= Corruption in Guyana =

Corruption in Guyana remains a significant concern for the republic, requiring ongoing efforts to combat the problem. The country's 2024 ranking in Transparency International’s Corruption Perceptions Index was 92nd place and its rating, which stands at 39 out of 100, has declined from 41 since 2020. Persistent corruption issues include bribery, embezzlement, and misappropriation of public funds.

==Corruption issues==
===Police Force===
According to Robeson Benn, the Minister of Home Affairs, the procurement process in the Guyana Police Force (GPF) has been a source of corruption and remains the biggest immediate problem within the organization. Recent reports demonstrated that high-profile officers were implicated in allegations of corruption such as Assistant Police Commissioner Calvin Brutus. He has been investigated for alleged financial improprieties and has been on leave since July 2024. Charges of corruption within the police force has already attracted the attention of NGOs such as the Georgetown Chamber of Commerce and Industry as well as the United States Embassy in Guyana. Benn also cited similar corruption challenges in the cases of Guyana Fire Service and Guyana Prison Service.

===Corruption in the oil industry===
A problematic area that creates incidences of corruption in Guyana is petroleum licensing and contracting transactions. In 2015, the discovery of vast oil reserves off the coast of the country provided significant potential to Guyana's economic development. Presently, oil has already generated $1 billion in annual revenue and this figure is estimated to reach $7.5 billion by 2040. The influx of wealth, however, also created opportunities for corruption. This is demonstrated in the case of ExxonMobil.

ExxonMobil holds a license to extract oil resources in Guyana. However, as is the case in its global operations, it often outsources the bulk of the work from contractors to get natural resources out of the ground. According to the Natural Resource Governance Institute (NRGI), this practice creates corruption risks in the operations of these suppliers such as bribery, favoritism, and state capture. This is highlighted by reports that suppliers, which have been contracted in Guyana, such as Saipem, Halliburton, and SBM Offshore have been involved in corrupt practices in their respective operations elsewhere in order to gain advantages.

The state-owned Guyana Oil Company (GUYOIL) was also cited in a report by the Auditor General in 2021 for alleged impropriety lodged by Jayson Aaron and his company, Aaron Royalty Inc. Although the report did not cite any laws broken over a claimed assurance of a contract, it noted that the company's officials violated standards and procedures for procuring fuel and recommended disciplinary actions.

==Anti-corruption measures==
The legal framework that addresses and penalizes corruption in Guyana includes the Integrity Commission Act, State Assets Recovery Act, and the Audit Act. Observers see a need to introduce more reforms such as the establishment of an agency that can investigate and prosecute corrupt practices, the implementation of the Freedom of Information Act, and the passage of key corruption legislation, among others. The Integrity Commission Act, for instance, was only reconstituted in 2022. While it can collect asset declarations from public officials, its mandate is limited to reporting irregularities for other authorities to investigate.

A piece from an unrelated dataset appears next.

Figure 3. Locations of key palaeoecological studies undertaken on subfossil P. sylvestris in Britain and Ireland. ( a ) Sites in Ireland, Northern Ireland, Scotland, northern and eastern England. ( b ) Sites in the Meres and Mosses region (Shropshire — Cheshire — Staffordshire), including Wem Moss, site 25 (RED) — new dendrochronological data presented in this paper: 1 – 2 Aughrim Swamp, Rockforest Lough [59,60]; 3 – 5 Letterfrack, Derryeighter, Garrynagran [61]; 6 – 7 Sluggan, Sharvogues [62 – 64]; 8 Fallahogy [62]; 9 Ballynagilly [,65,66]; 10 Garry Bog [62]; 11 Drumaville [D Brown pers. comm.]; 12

Recently, Guyana has instituted more measures to address corruption. The National Tender & Procurement Administration, for instance, has already established guidelines for public procurement procedures. In 2021, the National Coordinating Committee on Anti-Corruption was also established. This body monitors and facilitates Guyana's commitments to regional and international anti-corruption treaties, conventions, and agreements. Guyana Vice President Bharrat Jagdeo has also thrown his support behind the proposal to require a prequalifying exam for contractors to prevent corrupt practices.

==International rankings==
Transparency International's 2025 Corruption Perceptions Index gave Guyana a score of 40 on a scale from 0 ("highly corrupt") to 100 ("very clean"). When ranked by score, Guyana ranked 84th among the 182 countries in the Index, where the country ranked first is perceived to have the most honest public sector. For comparison with regional scores, the best score among the countries of the Americas (Note: Argentina, Bahamas, Barbados, Belize, Bolivia, Brazil, Canada, Chile, Colombia, Costa Rica, Cuba, Dominica, Dominican Republic, Ecuador, El Salvador, Grenada, Guatemala, Guyana, Haiti, Honduras, Jamaica, Mexico, Nicaragua, Panama, Paraguay, Peru, Saint Lucia, Saint Vincent and the Grenadines, Suriname, Trinidad and Tobago, United States of America, Uruguay, Venezuela) was 75, the average score was 42 and the worst score was 10. In 2026, Transparency International described Guyana as one of only two countries in the Americas (along with the Dominican Republic) that has significantly improved its score since the current scoring system began in 2012. For comparison with worldwide scores, the best score was 89 (ranked 1), the average score was 42, and the worst score was 9 (ranked 181, in a two-way tie).